# TASKS AND EXERCISES
1. Do the following statements agree with the model deployment notebook? (a) The subset dataset starts with 3 classes of food. (b) Food101 holds 500 images per class. (c) The random seed is set to 42. For each, answer yes or no and quote the deciding words.
2. In the model deployment notebook, what format is given for the input?
3. Carry on the model deployment notebook from its last line.

# DOCUMENT SEGMENT
## BEGIN

# Model Deployment
- Deployment allows you to test your model in the real world rather than on private training and test sets.
- Three questions for machine learning model deployment:
    - What’s the most ideal use case for the model (how well and how fast does it perform)?
    - Where’s the model going to go (is it on-device or on the cloud)?
    - How’s the model going to function (are predictions online or offline)?

Format of the input: **[batch_size, no_of_channels, height, width]**

---

In [None]:
# Check GPU information
!nvidia-smi

In [None]:
import torch
import torchvision
import matplotlib.pyplot as plt
import scripts.data_setup as data_setup
import scripts.engine as engine


DEVICE = "cuda" if torch.cuda.is_available() else "cpu"
RANDOM_SEED = 42

In [None]:
print(torch.__version__)
print(torchvision.__version__)

## 1. Get data ready (turn into tensor)
Our dataset is a subset of the Food101 dataset. Food101 starts 101 different classes of food and 1000 images per class (750 training, 250 testing). Our dataset starts with 3 classes of food and only 10% of the images (~75 training, 25 testing).

Why do this?
- When starting out ML projects, it's important to try things on a small scale and then increase the scale when necessary.
- The whole point is to speed up how fast you can experiment.

### 1.1 Get the data

In [None]:
import scripts.get_data as get_data
import os


url = "https://github.com/mrdbourke/pytorch-deep-learning/raw/main/data/pizza_steak_sushi.zip"

## END

Extracted data entries:
## BEGIN

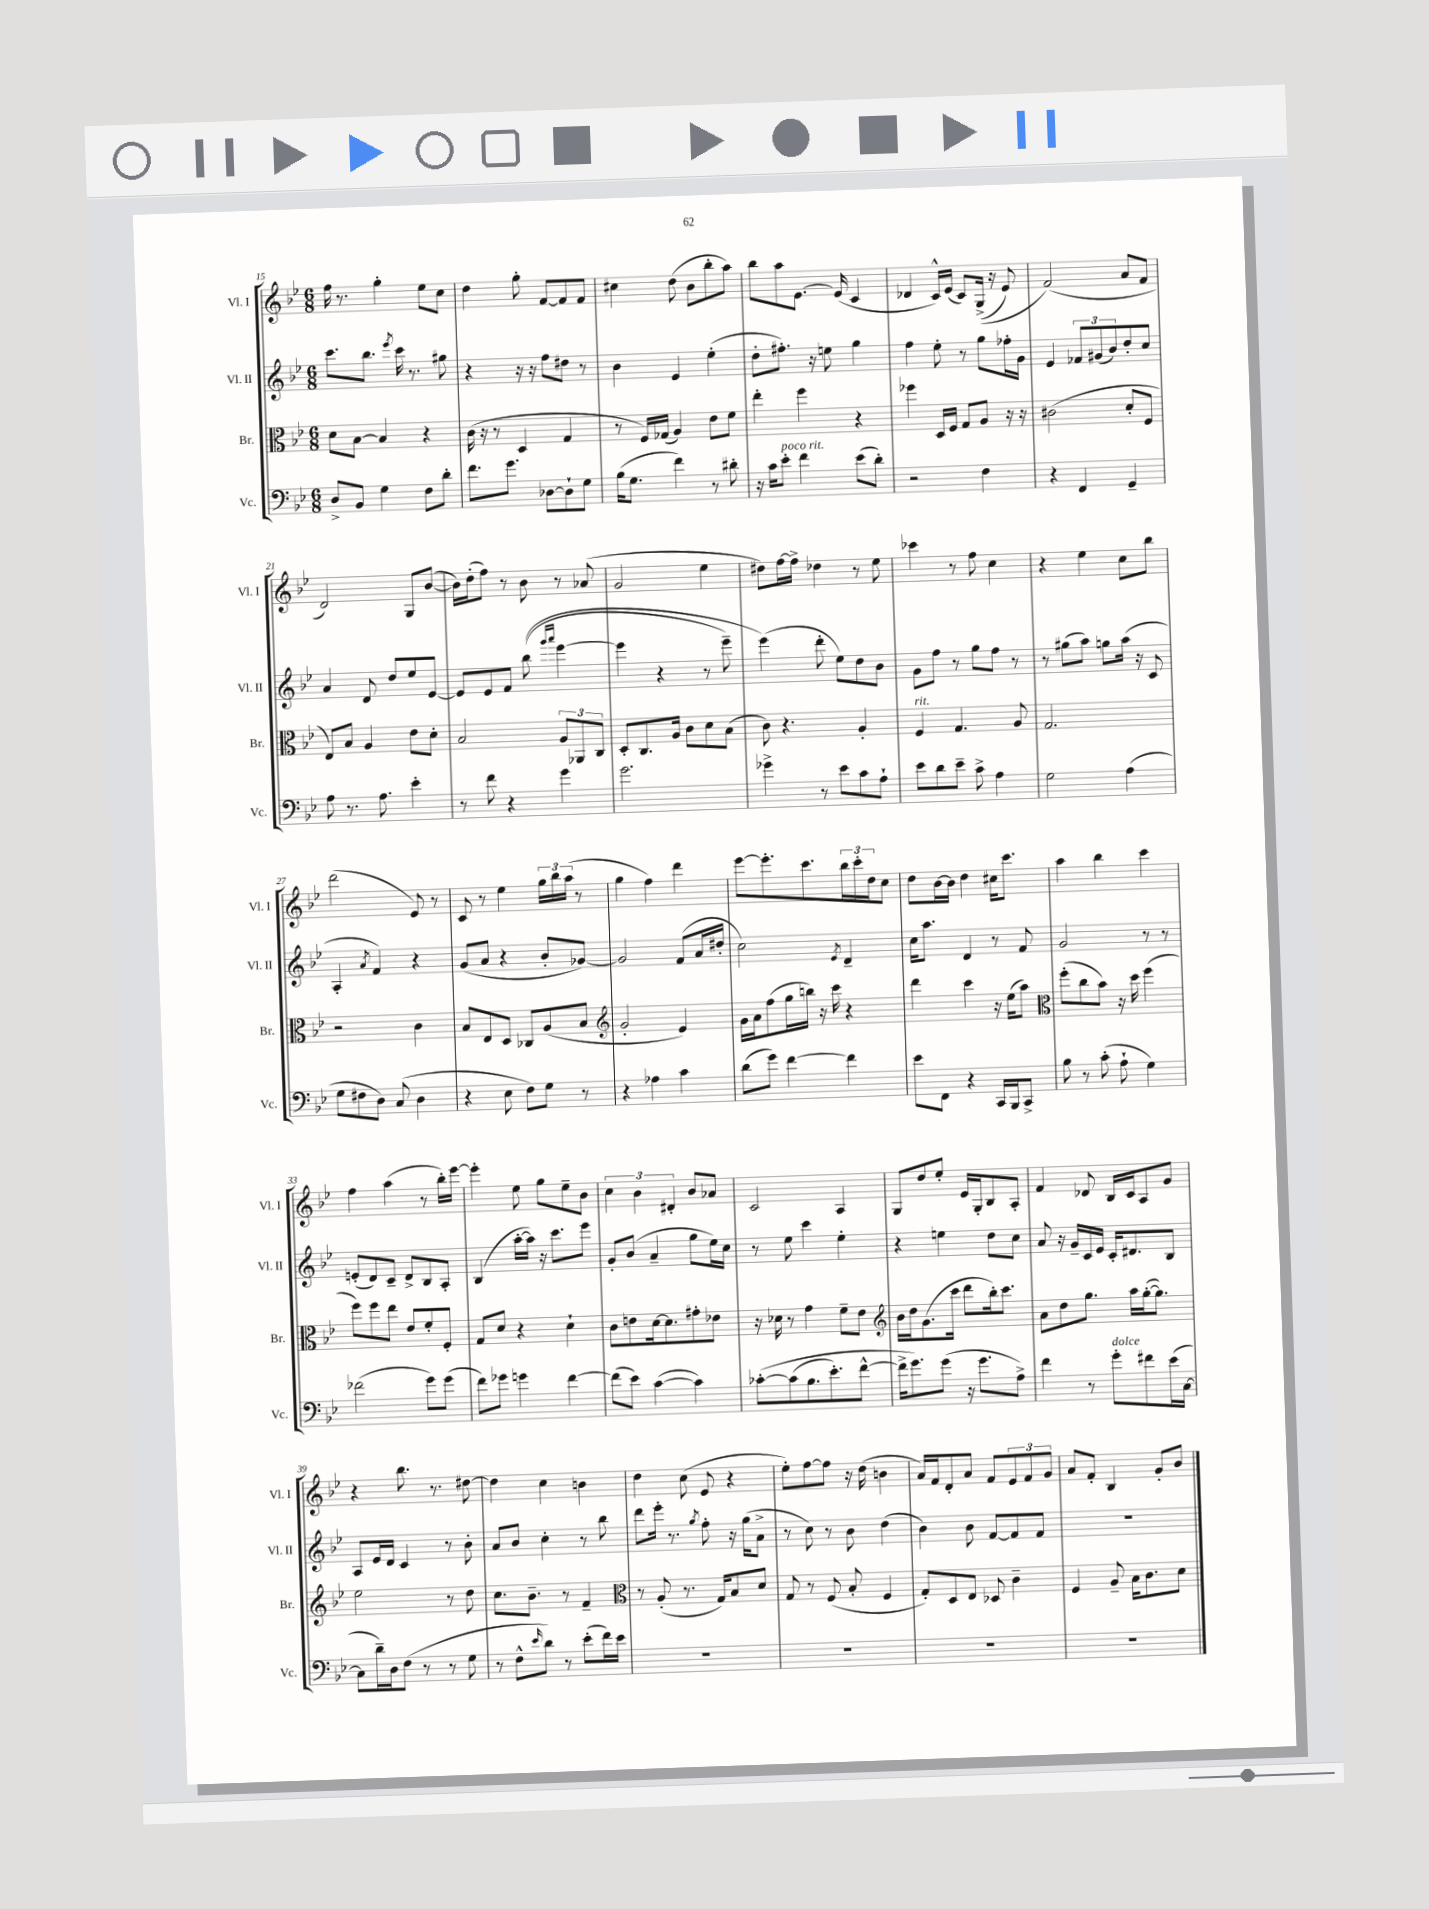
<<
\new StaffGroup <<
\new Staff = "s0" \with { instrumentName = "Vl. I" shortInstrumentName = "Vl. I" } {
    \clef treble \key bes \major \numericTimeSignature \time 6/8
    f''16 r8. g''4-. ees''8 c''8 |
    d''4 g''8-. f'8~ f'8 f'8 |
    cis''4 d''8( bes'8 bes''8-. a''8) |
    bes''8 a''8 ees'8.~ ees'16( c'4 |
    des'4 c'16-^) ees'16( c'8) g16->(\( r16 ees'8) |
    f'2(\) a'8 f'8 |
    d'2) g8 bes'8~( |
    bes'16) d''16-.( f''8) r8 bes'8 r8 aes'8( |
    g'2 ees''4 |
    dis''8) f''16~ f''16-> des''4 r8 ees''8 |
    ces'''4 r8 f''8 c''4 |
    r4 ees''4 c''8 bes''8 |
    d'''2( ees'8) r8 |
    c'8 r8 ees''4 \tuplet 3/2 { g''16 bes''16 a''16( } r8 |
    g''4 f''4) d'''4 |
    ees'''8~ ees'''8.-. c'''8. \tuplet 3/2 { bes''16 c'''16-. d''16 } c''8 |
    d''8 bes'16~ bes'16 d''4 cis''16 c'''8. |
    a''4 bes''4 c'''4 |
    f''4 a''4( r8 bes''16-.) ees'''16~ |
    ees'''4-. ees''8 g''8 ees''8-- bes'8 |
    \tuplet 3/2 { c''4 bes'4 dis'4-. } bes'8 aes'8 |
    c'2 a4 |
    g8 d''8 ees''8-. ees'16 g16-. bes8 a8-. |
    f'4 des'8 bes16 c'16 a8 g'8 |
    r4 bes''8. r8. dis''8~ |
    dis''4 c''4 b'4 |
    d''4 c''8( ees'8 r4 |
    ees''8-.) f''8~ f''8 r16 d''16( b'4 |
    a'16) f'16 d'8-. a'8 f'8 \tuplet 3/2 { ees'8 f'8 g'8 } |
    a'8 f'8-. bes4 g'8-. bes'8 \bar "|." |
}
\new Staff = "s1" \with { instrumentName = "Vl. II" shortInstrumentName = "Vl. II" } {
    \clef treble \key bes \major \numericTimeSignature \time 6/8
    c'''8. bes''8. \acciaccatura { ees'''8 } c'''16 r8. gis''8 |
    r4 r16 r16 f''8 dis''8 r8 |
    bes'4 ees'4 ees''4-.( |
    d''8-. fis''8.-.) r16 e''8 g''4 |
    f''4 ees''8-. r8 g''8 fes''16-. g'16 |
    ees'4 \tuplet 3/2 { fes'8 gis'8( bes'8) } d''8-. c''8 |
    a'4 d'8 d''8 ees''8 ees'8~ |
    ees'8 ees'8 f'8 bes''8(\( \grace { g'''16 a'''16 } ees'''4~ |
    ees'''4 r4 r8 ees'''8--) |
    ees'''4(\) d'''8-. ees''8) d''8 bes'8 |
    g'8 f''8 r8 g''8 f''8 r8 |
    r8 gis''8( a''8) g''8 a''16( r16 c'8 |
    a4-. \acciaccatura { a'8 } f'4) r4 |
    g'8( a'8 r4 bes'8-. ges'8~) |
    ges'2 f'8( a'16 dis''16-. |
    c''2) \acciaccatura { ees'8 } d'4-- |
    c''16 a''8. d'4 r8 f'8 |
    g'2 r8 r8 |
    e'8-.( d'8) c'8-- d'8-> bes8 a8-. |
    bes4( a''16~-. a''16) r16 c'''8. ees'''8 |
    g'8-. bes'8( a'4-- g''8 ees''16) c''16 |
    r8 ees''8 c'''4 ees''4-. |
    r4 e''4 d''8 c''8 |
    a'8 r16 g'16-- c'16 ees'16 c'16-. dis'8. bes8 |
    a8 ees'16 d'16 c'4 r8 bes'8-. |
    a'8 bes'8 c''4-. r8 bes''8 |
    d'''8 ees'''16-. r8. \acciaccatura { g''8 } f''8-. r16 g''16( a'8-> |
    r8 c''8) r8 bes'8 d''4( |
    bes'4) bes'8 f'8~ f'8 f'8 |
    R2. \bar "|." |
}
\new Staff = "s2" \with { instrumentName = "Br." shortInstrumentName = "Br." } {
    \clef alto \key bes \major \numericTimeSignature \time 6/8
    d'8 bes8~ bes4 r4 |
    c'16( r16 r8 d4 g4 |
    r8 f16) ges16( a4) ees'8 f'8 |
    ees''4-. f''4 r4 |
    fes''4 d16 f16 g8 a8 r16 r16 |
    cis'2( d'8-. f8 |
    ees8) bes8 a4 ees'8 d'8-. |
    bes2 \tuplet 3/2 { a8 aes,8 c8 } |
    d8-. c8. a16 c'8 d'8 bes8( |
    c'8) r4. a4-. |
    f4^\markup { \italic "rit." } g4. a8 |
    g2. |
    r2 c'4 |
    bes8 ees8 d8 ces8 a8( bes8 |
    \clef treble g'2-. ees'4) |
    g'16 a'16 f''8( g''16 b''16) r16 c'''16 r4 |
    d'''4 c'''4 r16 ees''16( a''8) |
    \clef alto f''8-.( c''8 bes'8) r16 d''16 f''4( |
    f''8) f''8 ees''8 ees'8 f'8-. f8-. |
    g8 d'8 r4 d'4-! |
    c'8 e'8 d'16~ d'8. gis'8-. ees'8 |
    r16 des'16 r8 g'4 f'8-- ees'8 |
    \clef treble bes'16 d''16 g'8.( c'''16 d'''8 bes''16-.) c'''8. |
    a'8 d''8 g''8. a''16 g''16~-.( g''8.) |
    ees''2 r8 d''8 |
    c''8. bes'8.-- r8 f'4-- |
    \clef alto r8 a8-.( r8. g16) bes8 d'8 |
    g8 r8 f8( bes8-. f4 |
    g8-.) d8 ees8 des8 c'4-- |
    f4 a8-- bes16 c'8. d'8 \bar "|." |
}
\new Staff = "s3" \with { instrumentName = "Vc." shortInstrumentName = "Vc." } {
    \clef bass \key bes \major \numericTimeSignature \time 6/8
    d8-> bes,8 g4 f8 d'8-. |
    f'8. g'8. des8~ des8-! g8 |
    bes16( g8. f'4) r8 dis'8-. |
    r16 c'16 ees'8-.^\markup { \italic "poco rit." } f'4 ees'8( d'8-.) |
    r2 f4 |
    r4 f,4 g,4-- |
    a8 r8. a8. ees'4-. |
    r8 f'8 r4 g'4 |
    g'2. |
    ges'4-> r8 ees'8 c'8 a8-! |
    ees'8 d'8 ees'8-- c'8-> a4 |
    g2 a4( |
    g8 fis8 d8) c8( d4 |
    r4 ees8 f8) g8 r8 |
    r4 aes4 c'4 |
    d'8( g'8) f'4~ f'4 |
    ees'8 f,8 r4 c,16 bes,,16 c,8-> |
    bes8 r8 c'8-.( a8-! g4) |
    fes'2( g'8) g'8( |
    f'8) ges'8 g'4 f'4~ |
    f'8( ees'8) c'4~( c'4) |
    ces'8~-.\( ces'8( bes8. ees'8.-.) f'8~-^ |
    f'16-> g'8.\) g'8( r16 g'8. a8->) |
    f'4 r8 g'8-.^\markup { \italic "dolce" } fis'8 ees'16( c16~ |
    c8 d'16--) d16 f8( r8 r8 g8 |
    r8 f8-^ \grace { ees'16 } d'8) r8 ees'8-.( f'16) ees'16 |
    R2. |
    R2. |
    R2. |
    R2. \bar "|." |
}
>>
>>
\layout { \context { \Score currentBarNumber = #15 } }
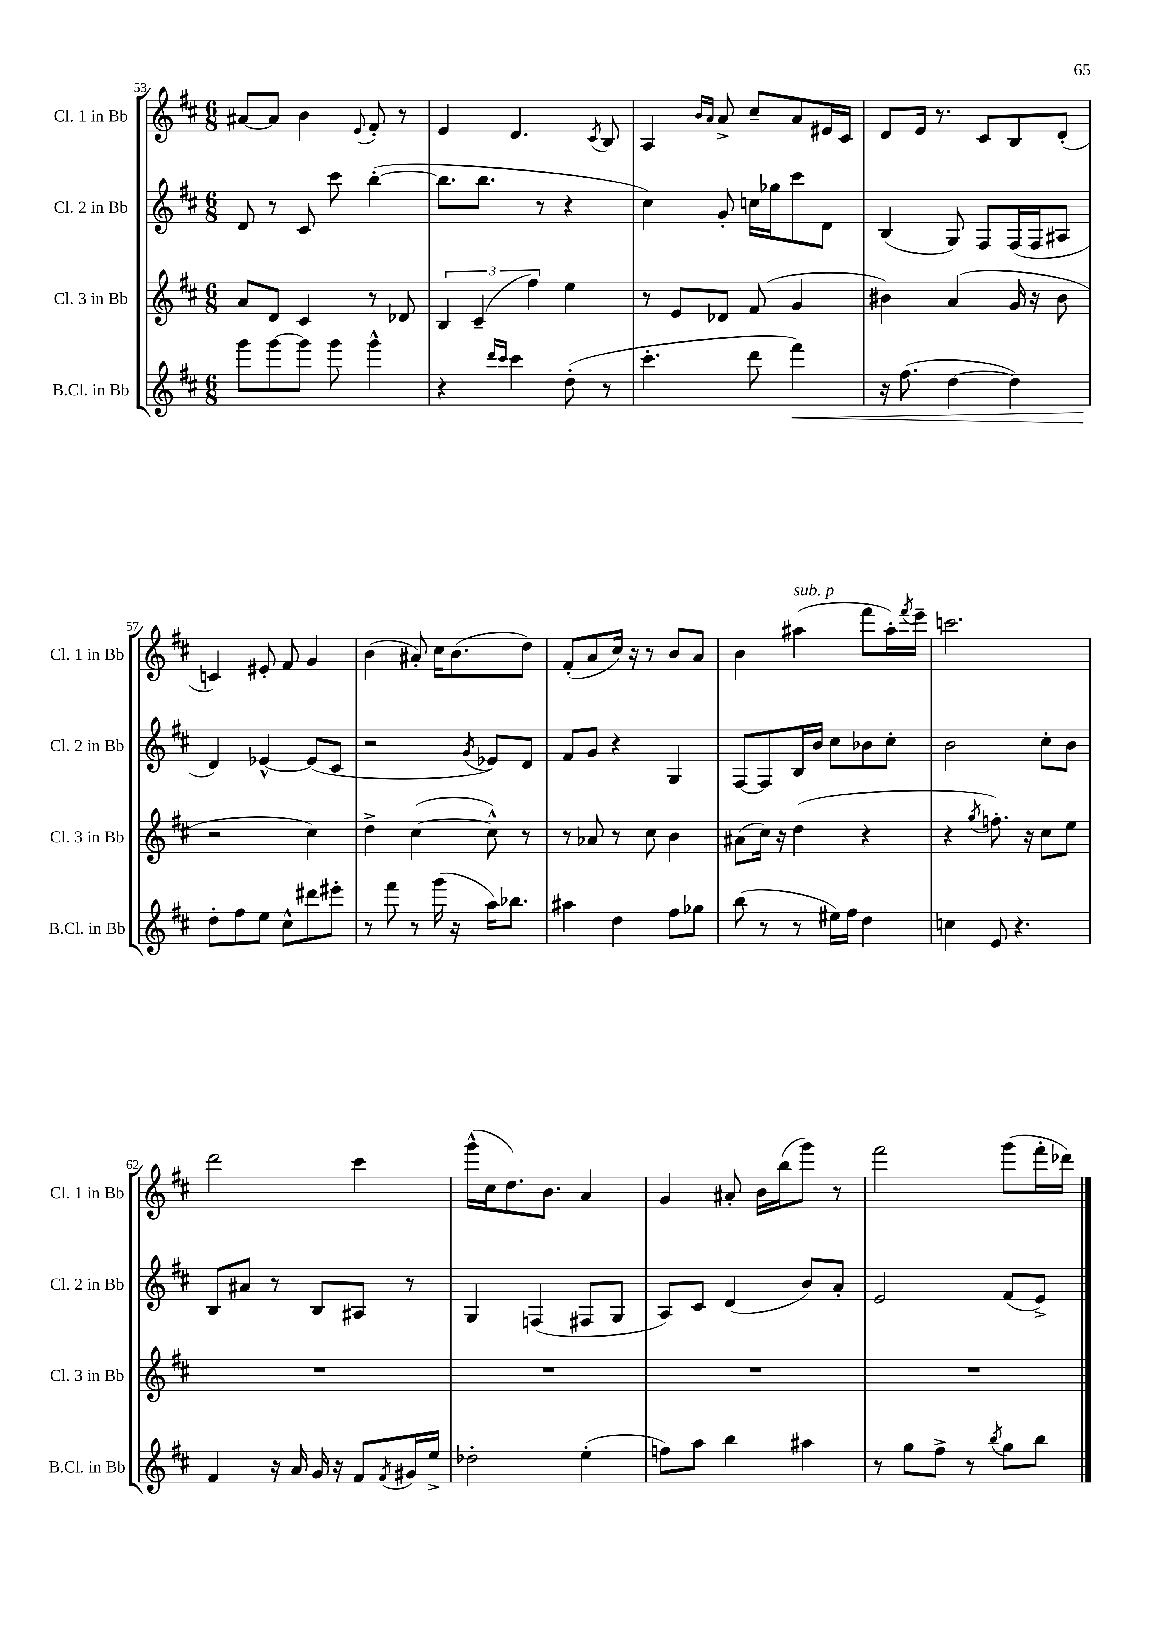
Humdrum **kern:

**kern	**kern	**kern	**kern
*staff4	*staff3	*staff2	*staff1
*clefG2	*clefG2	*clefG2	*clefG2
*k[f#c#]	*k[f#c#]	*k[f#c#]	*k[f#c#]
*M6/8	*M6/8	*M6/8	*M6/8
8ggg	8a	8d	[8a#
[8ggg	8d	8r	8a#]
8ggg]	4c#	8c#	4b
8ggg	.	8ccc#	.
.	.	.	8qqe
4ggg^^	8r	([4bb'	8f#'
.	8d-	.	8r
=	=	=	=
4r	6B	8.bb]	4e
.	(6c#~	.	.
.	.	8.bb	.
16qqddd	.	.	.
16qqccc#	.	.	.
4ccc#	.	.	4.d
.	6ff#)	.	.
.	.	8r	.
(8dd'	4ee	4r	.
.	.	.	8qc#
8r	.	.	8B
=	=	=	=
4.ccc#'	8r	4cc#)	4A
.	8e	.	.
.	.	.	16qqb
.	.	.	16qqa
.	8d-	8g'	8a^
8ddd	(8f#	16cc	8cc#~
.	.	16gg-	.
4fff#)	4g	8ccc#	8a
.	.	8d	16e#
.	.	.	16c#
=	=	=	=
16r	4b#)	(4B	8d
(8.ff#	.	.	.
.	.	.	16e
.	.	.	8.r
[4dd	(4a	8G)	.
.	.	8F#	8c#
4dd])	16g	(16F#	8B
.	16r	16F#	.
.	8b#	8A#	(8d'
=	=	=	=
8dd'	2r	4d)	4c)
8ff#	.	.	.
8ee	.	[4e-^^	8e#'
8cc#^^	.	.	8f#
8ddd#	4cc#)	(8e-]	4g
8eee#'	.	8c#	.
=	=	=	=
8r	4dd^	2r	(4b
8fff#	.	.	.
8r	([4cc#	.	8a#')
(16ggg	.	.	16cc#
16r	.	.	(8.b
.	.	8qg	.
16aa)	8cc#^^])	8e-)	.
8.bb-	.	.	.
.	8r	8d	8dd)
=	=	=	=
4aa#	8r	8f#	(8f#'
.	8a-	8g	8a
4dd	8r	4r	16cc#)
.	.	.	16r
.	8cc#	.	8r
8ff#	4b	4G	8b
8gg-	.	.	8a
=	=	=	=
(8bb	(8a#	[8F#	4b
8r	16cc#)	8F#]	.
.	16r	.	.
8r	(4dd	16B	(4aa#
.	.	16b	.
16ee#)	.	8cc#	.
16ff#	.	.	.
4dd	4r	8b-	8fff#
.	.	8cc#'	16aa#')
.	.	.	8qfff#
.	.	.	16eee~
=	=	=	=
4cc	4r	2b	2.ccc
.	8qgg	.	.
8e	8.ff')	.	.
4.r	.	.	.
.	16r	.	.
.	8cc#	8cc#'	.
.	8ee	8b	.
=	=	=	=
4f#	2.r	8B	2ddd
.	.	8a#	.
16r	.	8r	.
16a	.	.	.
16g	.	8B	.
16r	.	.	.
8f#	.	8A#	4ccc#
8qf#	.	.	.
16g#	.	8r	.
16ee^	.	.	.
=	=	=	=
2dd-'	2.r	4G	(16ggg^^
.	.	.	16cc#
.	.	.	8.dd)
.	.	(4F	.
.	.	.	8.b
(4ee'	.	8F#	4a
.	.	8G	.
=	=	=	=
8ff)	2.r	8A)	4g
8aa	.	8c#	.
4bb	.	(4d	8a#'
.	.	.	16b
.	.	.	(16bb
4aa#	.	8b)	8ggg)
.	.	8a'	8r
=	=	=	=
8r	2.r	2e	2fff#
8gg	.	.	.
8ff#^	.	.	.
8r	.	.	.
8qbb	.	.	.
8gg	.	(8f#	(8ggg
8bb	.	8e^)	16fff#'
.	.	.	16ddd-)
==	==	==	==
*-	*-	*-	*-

## END

# RESPONSE LIST
1.
(a) Yes: "Our dataset starts with 3 classes of food"
(b) No: "1000 images per class (750 training, 250 testing)"
(c) Yes: "RANDOM_SEED = 42"

2. The input format is [batch_size, no_of_channels, height, width].

3.
image_path = os.path.join(os.getcwd(), "data", "pizza_steak_sushi_20_percent")
get_data.download_data(url=url, save_path_str=image_path)

In [None]:
# Check details about data

import os
def walk_through_dir(dir_path):
    """Walks through dir_path returning its contents."""
    for dirpath, dirnames, filenames in os.walk(dir_path):
        print(f"There are {len(dirnames)} directories and {len(filenames)} images in '{dirpath}'.")

walk_through_dir(image_path)

In [None]:
from pathlib import Path


# Setup train and testing paths
image_path = Path(image_path)
train_dir = image_path / "train"
test_dir = image_path / "test"

In [None]:
# Visualize the data (randomly take some images)

import random 
from PIL import Image

# Set seed
# random.seed(RANDOM_SEED)

# 1. Get all image paths 
image_path_list = list(image_path.glob("*/*/*.jpg"))

# 2. Pick a random image path
random_image_path = random.choice(image_path_list)

# 3. Get image class from path name (the image class is the name of the directory where the image is stored)
image_class = random_image_path.parent.stem

# 4. Open image
img = Image.open(random_image_path)

# 5. Print metadata 
print(f"Random image path: {random_image_path}")
print(f"Image class: {image_class}")
print(f"Image height: {img.height}")
print(f"Image width: {img.width}")
img

In [None]:
import numpy as np
import matplotlib.pyplot as plt

# Turn the image into an array
img_as_array = np.asarray(img)

# Plot the image with matplotlib
plt.figure(figsize=(10, 7))
plt.imshow(img_as_array)
plt.title(f"Image class: {image_class} | Image shape: {img_as_array.shape} -> [height, width, color_channels] (HWC)")
plt.axis(False)

## 2. FoodVision Mini model deployment experiment outline
Our goals are:
- Performance - A model that performs at 95%+ accuracy.
- Speed - A model that can classify an image at ~30FPS (0.03 seconds inference time per image, also known as latency).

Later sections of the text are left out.